» Activity: What this exercise needs is every entry restated as written, with no pictures.

» Records supplied:
Segment Open
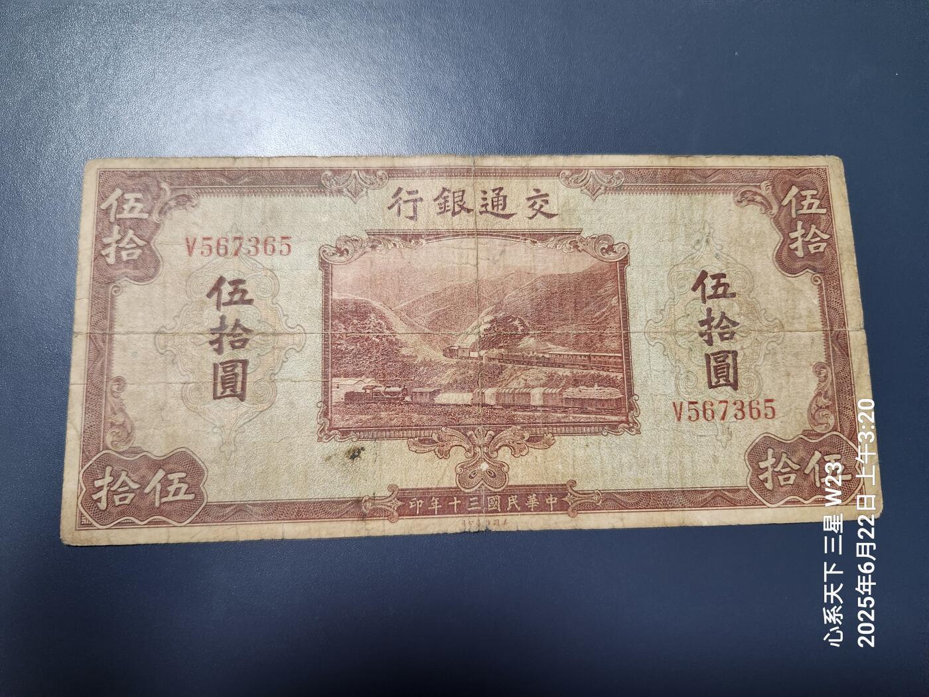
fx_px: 617
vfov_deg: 58.9
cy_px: 348
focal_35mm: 23
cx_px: 464
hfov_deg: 73.9
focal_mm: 5.4
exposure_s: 1/101
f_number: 1.8
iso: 640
Segment Closed
» Problem solution:
fx_px: 617
vfov_deg: 58.9
cy_px: 348
focal_35mm: 23
cx_px: 464
hfov_deg: 73.9
focal_mm: 5.4
exposure_s: 1/101
f_number: 1.8
iso: 640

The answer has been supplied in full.